Ne zaman ahirzaman, iman ve İslam’ın batıl ile mücadelesi gündeme gelse hemen orada Deccalizm ve Süfyanizm konuları da boy gösteriyor.
Bu iki konuyla çok meşgul olmasak da bazen dönüp bakmak, irdelemek ve sorulara cevap vermek gerekiyor…
Benim bugünkü konum “güya” Üstad Bediüzzaman’a dayandırılan “Deccal ve Süfyan siyaseten mağlup edilemez” ihbarı…
Gerçekten “Deccal ve Süfyan siyasetle mağlub edilemez mi ?”
İsterseniz konuya meşhur hatıra ile başlayalım ;
İstanbul’da İngilizlere karşı verdiği mücadele takdirle karşılanan Bediüzzaman, Mustafa Kemal’in ısrarlı davetleriyle Ankara’ya gider, aralarında birkaç görüşme olur.
Bir görüşmede M.Kemal Üstadımız’a cazip imkânlar vaadiyle “birlikte çalışma” teklifinde bulunur, ama red cevabı alır.
Said Nursî İslam ve İman’a yönelen tehlikeyi sezer ve Van’a gitmek üzere iken tren garında son bir kez daha karşılaşırlar…
Nur Talebelerinden Hakkı Yavuztürk, bizzat Üstad Bediüzzaman’dan dinlemiş olduğu bu vak’a hakkında şunları söyler :
Garda Abdurrahman Nursî, kafasını kurcalayan suâlleri Üstad’a yöneltir:
Üstad, M.Kemal’in ahval ve vasfını söyleyince Abdurrahman onu öldürmek ister…
Üstad izin vermez ve şunları söyler ;
“Bak evlâdım, rivâyetlerde var ki “O’nun zamanına yetiştiğinizde, ona karşı kuvvetle ve siyasetle mukabele etmeyin” diye tavsiye ediliyor. Çünkü, bu cihetiyle o galiptir, yani daha kuvvetlidir. Hem, eğer haber verilen şahıs o adam ise, zaten sen onu öldüremezsin. Zira, eşhâs–ı âhirzaman öldürülmekten mahfuzdur. Herbiri kendi vazifesini yapacaktır.”
İşte bu hatıradaki kilit cümleyi sonra dönmek üzere şuraya kaydedelim ;
“O’na karşı kuvvetle ve siyasetle mukabele etmeyin çünkü, O bu cihetiyle galiptir, yani daha kuvvetlidir.”

● ● ● ● ●

*Görev A*.
Deccal ve Süfyan'ın siyasetle yenilip yenilemeyeceğini ele alan metni iki cümleyle özetleyin.
*Görev B*.
Kayıtlarda "Which series has the largest" ifadesini içeren satırla başlayıp kayıtların sonuna kadar uzanan kısmı, boş satırları atlayarak numaralı liste olarak düzenleyin. Resimleri cevaba almayın.

● ● ● ● ●

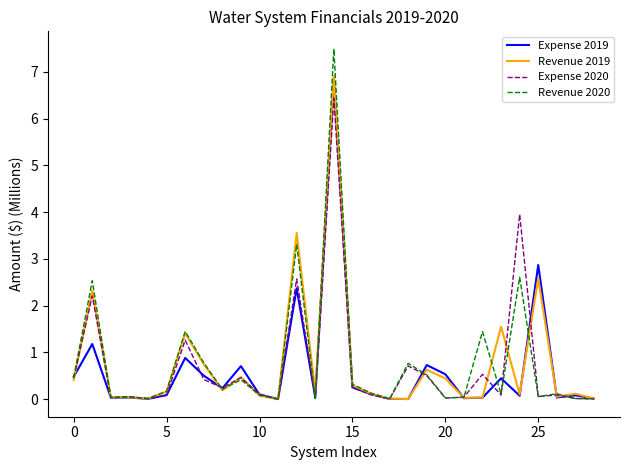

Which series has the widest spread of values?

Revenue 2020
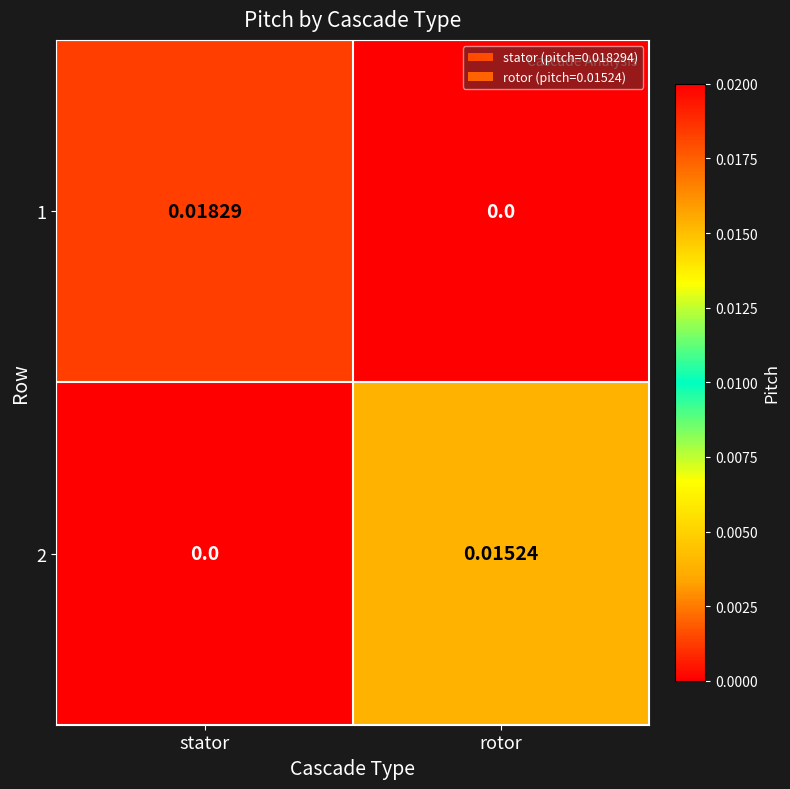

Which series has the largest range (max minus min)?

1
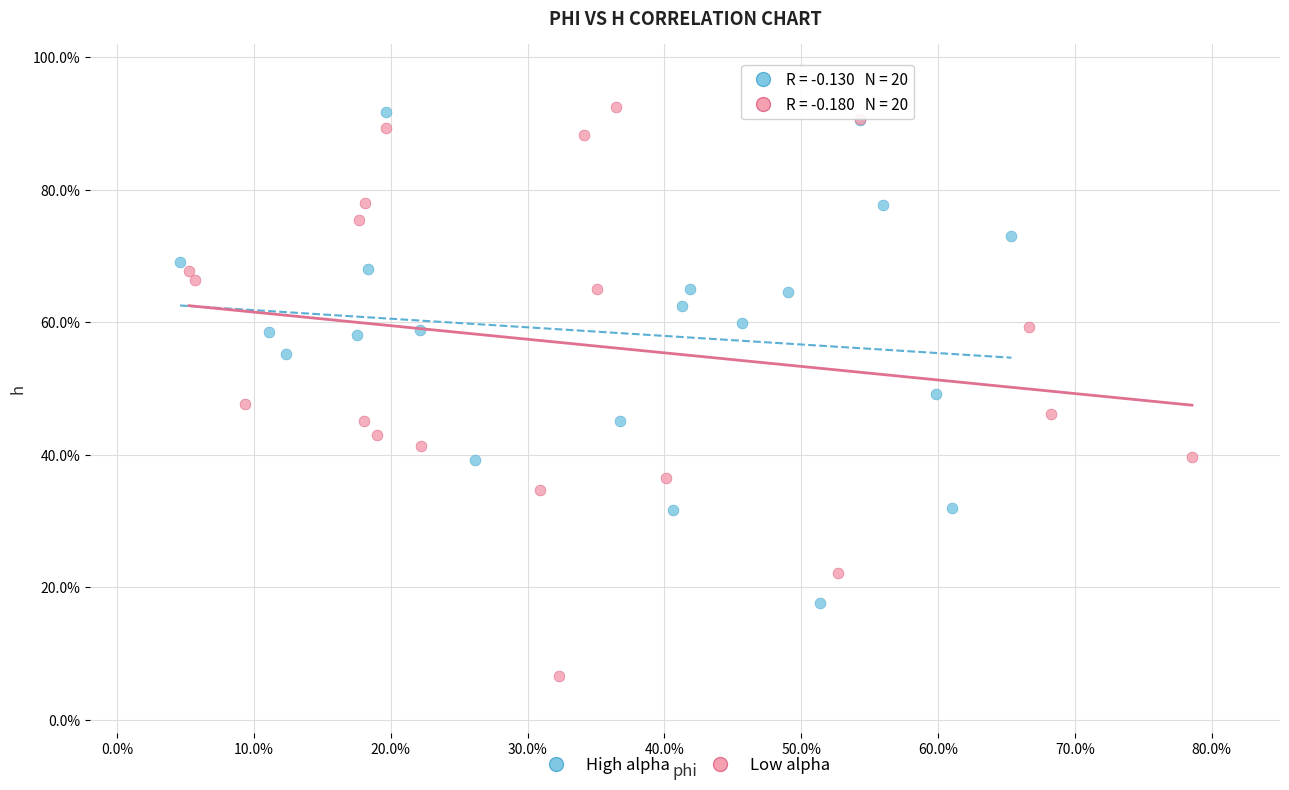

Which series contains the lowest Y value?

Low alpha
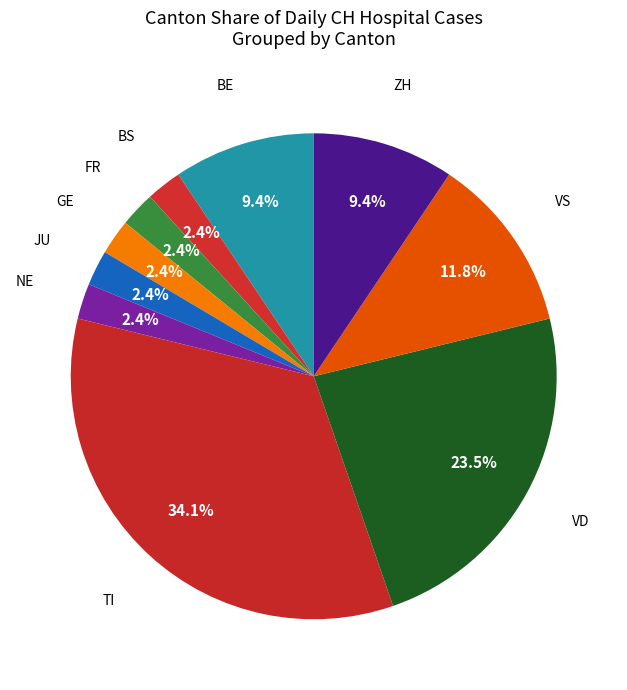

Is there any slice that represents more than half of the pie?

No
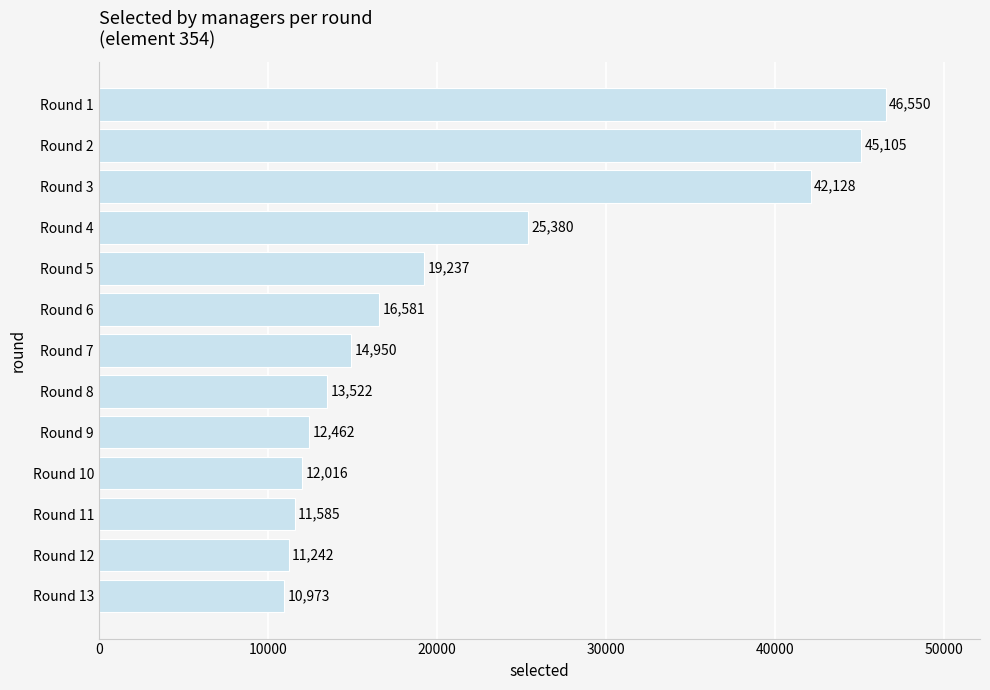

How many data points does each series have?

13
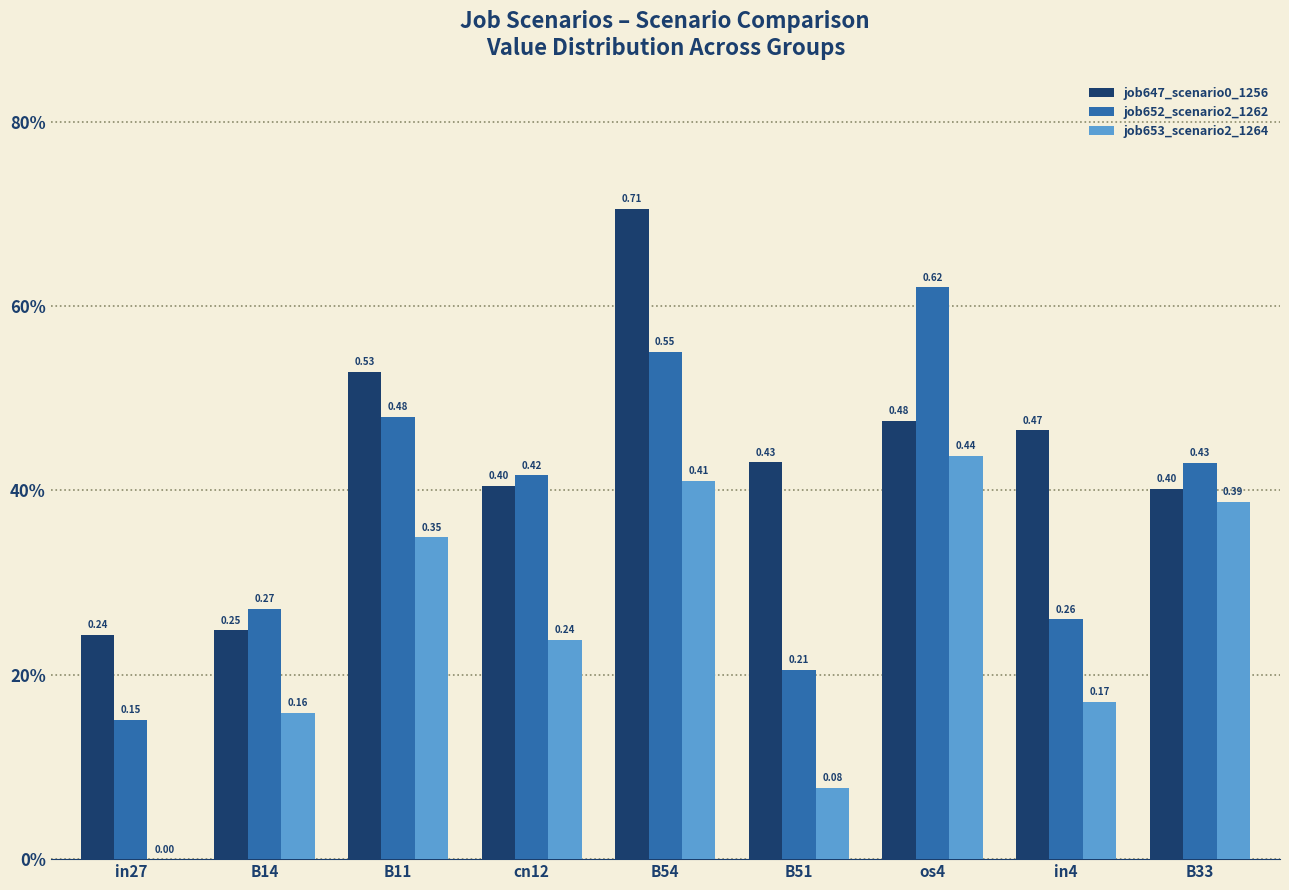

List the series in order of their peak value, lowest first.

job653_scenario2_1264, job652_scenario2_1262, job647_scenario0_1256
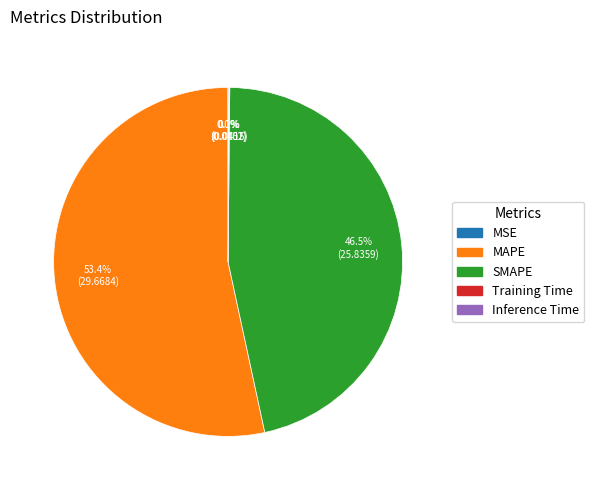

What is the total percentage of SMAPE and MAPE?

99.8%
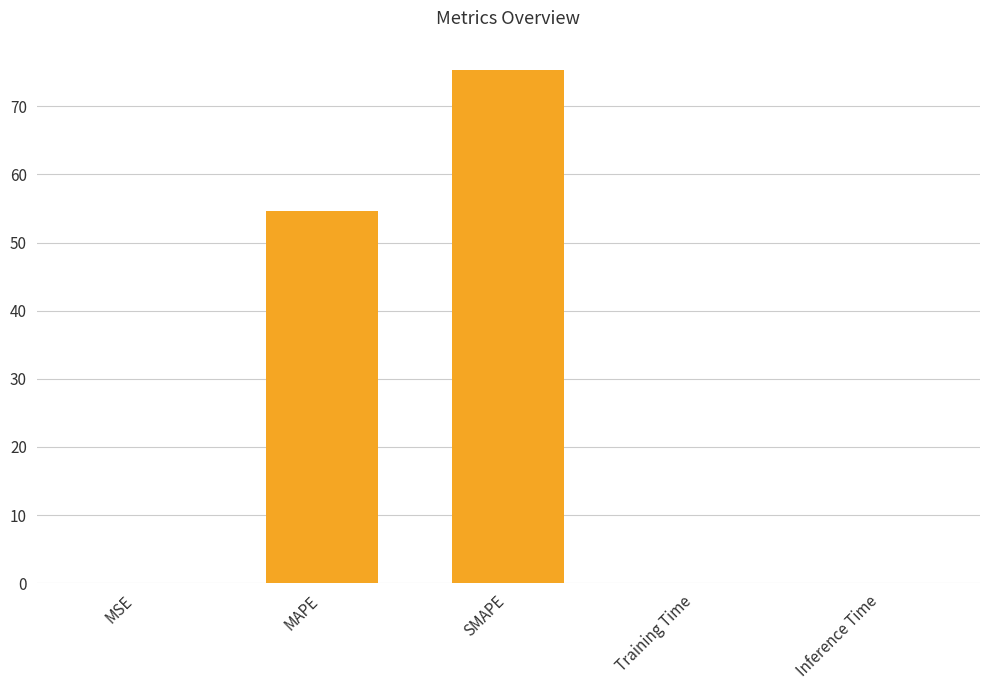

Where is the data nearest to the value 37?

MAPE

● ● ● ● ●

*Cevap A*.
Metin, "güya" Bediüzzaman'a dayandırılan "Deccal ve Süfyan siyaseten mağlup edilemez" ihbarını sorgular ve konuya, Ankara'da M.Kemal'in birlikte çalışma teklifini reddeden Said Nursî'nin Van'a giderken tren garında onunla son kez karşılaştığı hatırayla başlar. Hatırada, M.Kemal'i öldürmek isteyen Abdurrahman Nursî'ye izin vermeyen Üstad, rivayetlere dayanarak ona karşı kuvvetle ve siyasetle mukabele edilmemesini, çünkü bu yönüyle onun galip olduğunu söyler.

*Cevap B*.
1. Which series has the largest range (max minus min)?
2. 1
3. Which series contains the lowest Y value?
4. Low alpha
5. Is there any slice that represents more than half of the pie?
6. No
7. How many data points does each series have?
8. 13
9. List the series in order of their peak value, lowest first.
10. job653_scenario2_1264, job652_scenario2_1262, job647_scenario0_1256
11. What is the total percentage of SMAPE and MAPE?
12. 99.8%
13. Where is the data nearest to the value 37?
14. MAPE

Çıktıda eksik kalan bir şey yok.